Los problemas de la lengua, del acceso a las fuentes primarias y la profusión de materiales secundarios han contribuido a la carencia de la investigación directa. Filipiniana.net y el Instituto Histórico Nacional tienen como objetivo corregir esta tendencia a través de tecnología informática, técnicas modernas en biblioteconomía y motores de búsqueda que permitan ofrecer al mundo la medida exacta de la obra rizaliana la cual, dado su valor universal, es deber tanto para filipinos como para la civilización mundial.

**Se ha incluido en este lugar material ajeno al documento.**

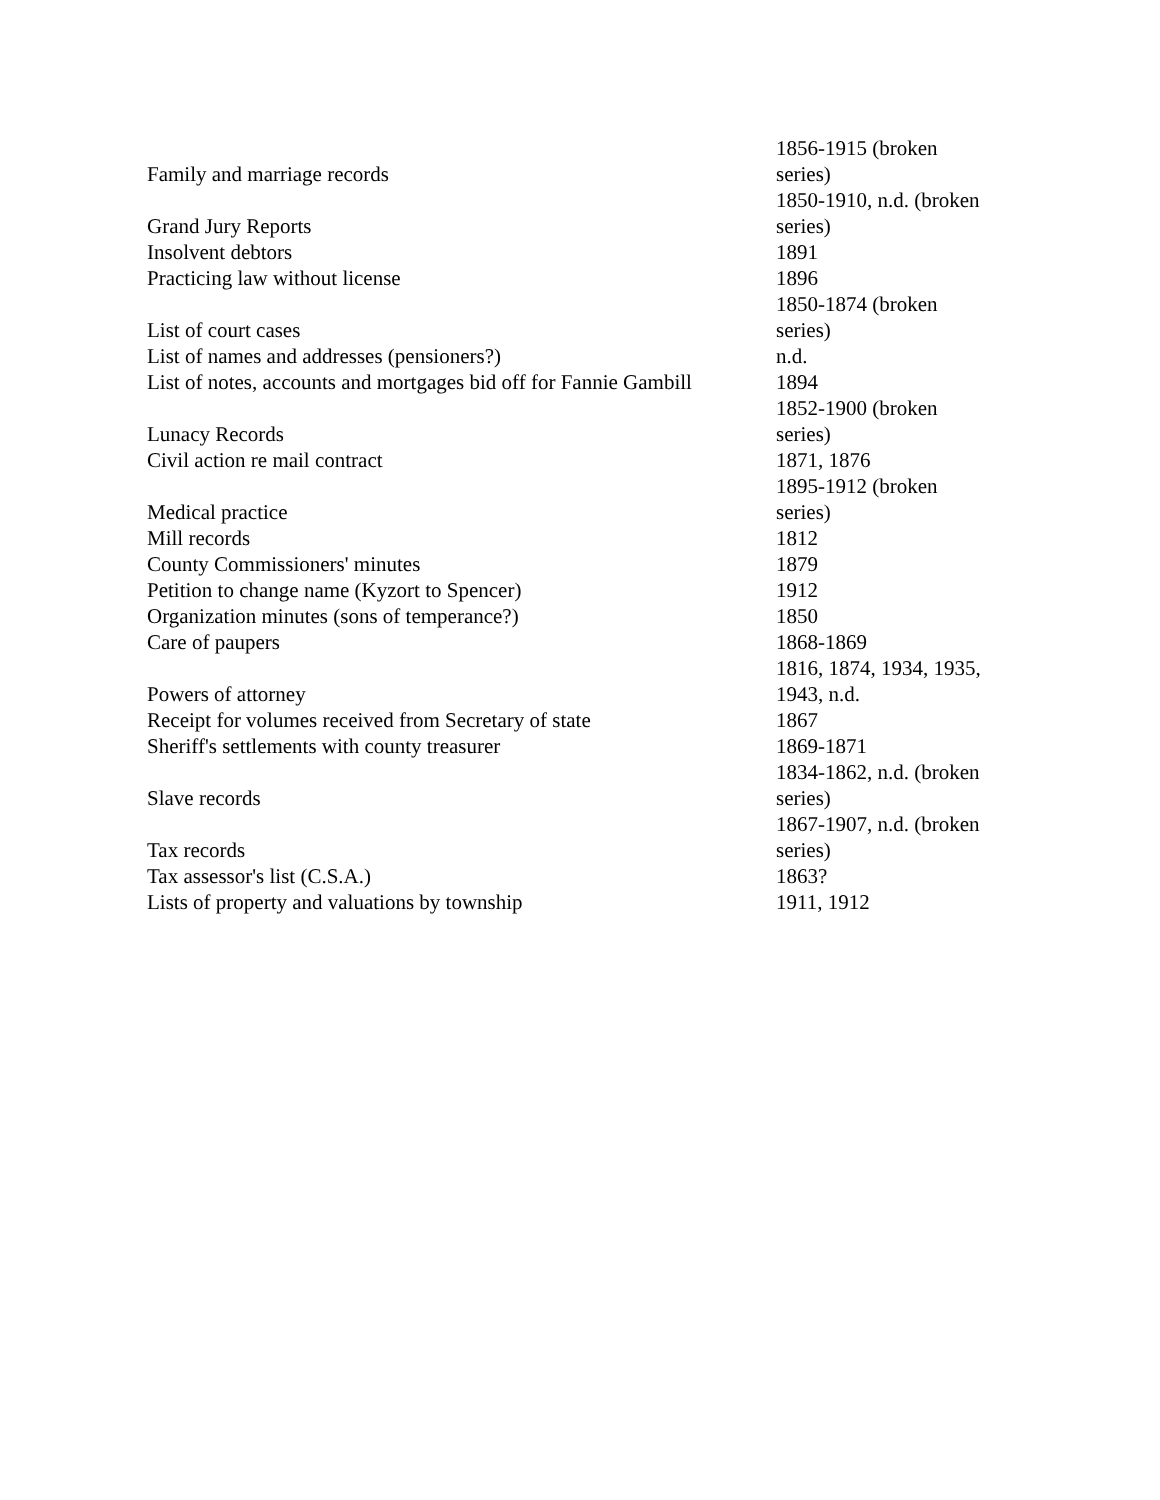| Family and marriage records | 1856-1915 (broken series) |
| Grand Jury Reports | 1850-1910, n.d. (broken series) |
| Insolvent debtors | 1891 |
| Practicing law without license | 1896 |
| List of court cases | 1850-1874 (broken series) |
| List of names and addresses (pensioners?) | n.d. |
| List of notes, accounts and mortgages bid off for Fannie Gambill | 1894 |
| Lunacy Records | 1852-1900 (broken series) |
| Civil action re mail contract | 1871, 1876 |
| Medical practice | 1895-1912 (broken series) |
| Mill records | 1812 |
| County Commissioners' minutes | 1879 |
| Petition to change name (Kyzort to Spencer) | 1912 |
| Organization minutes (sons of temperance?) | 1850 |
| Care of paupers | 1868-1869 |
| Powers of attorney | 1816, 1874, 1934, 1935, 1943, n.d. |
| Receipt for volumes received from Secretary of state | 1867 |
| Sheriff's settlements with county treasurer | 1869-1871 |
| Slave records | 1834-1862, n.d. (broken series) |
| Tax records | 1867-1907, n.d. (broken series) |
| Tax assessor's list (C.S.A.) | 1863? |
| Lists of property and valuations by township | 1911, 1912 |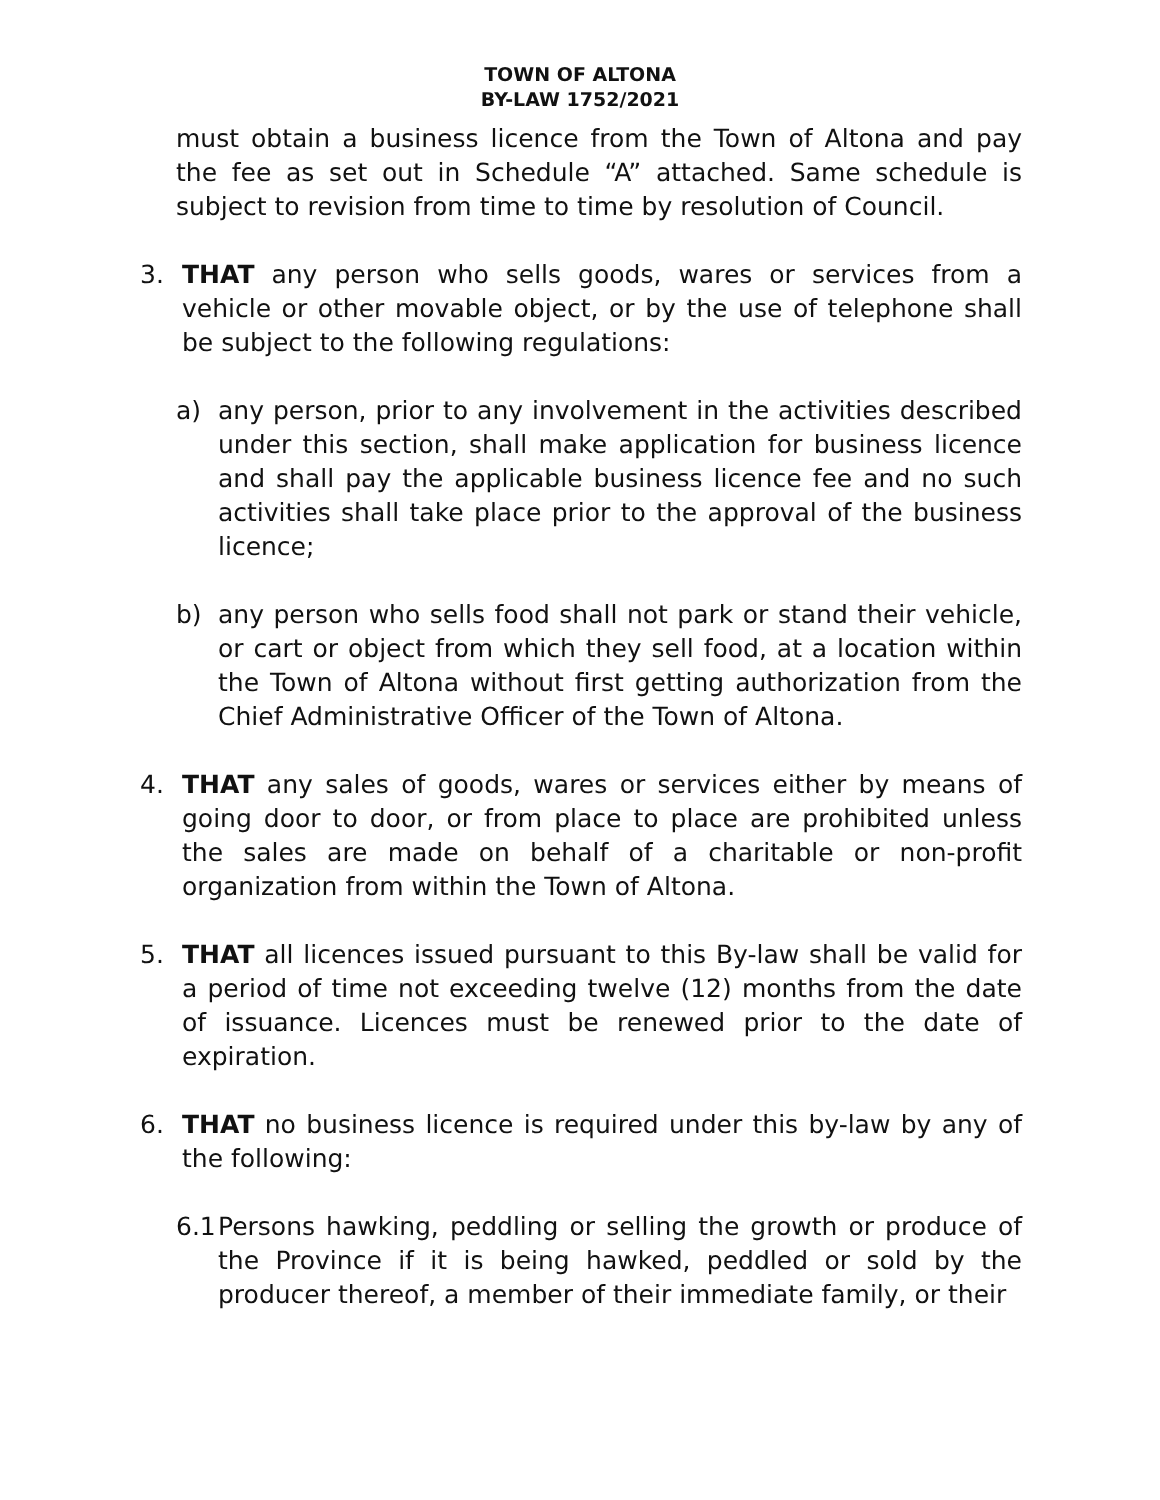TOWN OF ALTONA
BY-LAW 1752/2021
must obtain a business licence from the Town of Altona and pay the fee as set out in Schedule “A” attached. Same schedule is subject to revision from time to time by resolution of Council.
3. THAT any person who sells goods, wares or services from a vehicle or other movable object, or by the use of telephone shall be subject to the following regulations:
a) any person, prior to any involvement in the activities described under this section, shall make application for business licence and shall pay the applicable business licence fee and no such activities shall take place prior to the approval of the business licence;
b) any person who sells food shall not park or stand their vehicle, or cart or object from which they sell food, at a location within the Town of Altona without first getting authorization from the Chief Administrative Officer of the Town of Altona.
4. THAT any sales of goods, wares or services either by means of going door to door, or from place to place are prohibited unless the sales are made on behalf of a charitable or non-profit organization from within the Town of Altona.
5. THAT all licences issued pursuant to this By-law shall be valid for a period of time not exceeding twelve (12) months from the date of issuance. Licences must be renewed prior to the date of expiration.
6. THAT no business licence is required under this by-law by any of the following:
6.1
Persons hawking, peddling or selling the growth or produce of the Province if it is being hawked, peddled or sold by the producer thereof, a member of their immediate family, or their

Rizal continúa siendo reevaluado por cada generación. Wenceslao Retana, el filipinista más eminente de su tiempo, escribió la primera biografía de Rizal en 1907, representándolo como un nacionalista mal entendido que era sin embargo leal a su formación y educación españolas. La administración colonial americana animó la adulación a su figura como héroe, que fue ejemplificada lo mejor posible por la biografía de 1923 de Austin Craig. Rafael Palma, cercano en espíritu y época a Rizal, escribió una biografía más equilibrada y comprensiva (Biografía de Rizal, 1949), acentuando su vinculación con la masonería y el pensamiento liberal.

Carlos Quirino, siguiendo a Ferdinand Blumentritt, llamó a Rizal el “gran malayo (1940)”, describiéndolo en sus grandezas y miserias. Esta humanización del héroe fue sancionada por la nieta de Rizal, Asunción López-Bantug en su Lolo José (1981), teniendo acceso a las tradiciones orales de la familia.  El historiador nacionalista Teodoro A. Agoncillo en su libro The Revolt of the Masses (1956) inició la tendencia historiográfica de cuestionar la eminencia de Rizal frente al supremo plebeyo Andrés Bonifacio.  Esta tendencia alcanzaría su cenit en 1968, momentos antes de First Quarter Storm, cuando Renato Constantino pronunció su conferencia “Veneration without Understanding”, en la cual representó a Rizal como un héroe fabricado por los americanos.

En nuestro mundo postmoderno, existe una tendencia a evaluar Rizal desde múltiples perspectivas y disciplinas. Benedict Anderson analizaba Rizal contra Isabelo de los Reyes y la vanguardia política y literaria europea (2005). Influenciada fuertemente por Anderson, Caroline S. Hau meditaba cómo Rizal se desesperó en la incompatibilidad de los ideales ilustrados con Filipinas, lo que transmitió haciéndose el último romántico nacionalista en sus novelas. Vicente L. Rafael en su libro Contracting Colonialism (1988) exploraba cómo Rizal abogó paradójicamente por una política de nacionalización lingüística que hiciera del español instrumento para fomentar y solidificar el sentido de comunidad nacional filipina.

Como rizalista Juan Collas concluye: “es a través del estudio de Rizal que se torna como el resto de nosotros, carne de nuestra carne, débil como esa carne está determinada a ser… el símbolo inmortal de las posibilidades de un pueblo y de su grandeza latente como nación”.


¿Por qué completo?

Parece apropiado concluir la introducción para este ambicioso proyecto con las palabras del Primer filipino sobre porqué él mismo prefería obras completas a trabajos parciales, siguiendo al investigador americano Benedict Anderson en su libro Under Three Flags: Anarchism and the Anti-colonial Imagination.

Escribiendo desde Londres en abril de 1888, Rizal solicitó a su buen amigo Mariano Ponce enviarle los trabajos completos de Mariano José de Larra, escritor español contemporáneo al que Rizal consideraba “el mejor prosista español de este siglo”. Pero cuando en junio Rizal recibió solamente algunos de sus trabajos, Rizal envió una contestación a Ponce señalando:

“Como tengo la costumbre de preferir las obras completas á las escogidas, tratándose de los grandes autores, le suplicaría me remitiese las Obras Completas […] Conservaré sin embargo ésta con mucho gusto para ir haciendo comparaciones entre las diversas ediciones. Mi razón […] es porque creo que en los grandes hombres todo es digno de estudio, y que es muy difícil decir en absoluto cuáles sean las mejores ó las peores”, en Epistolario Rizalino, volumen 2, 1887-1890 (Manila: Bureau of Printing, 1931), pp. 7-8, 12-14.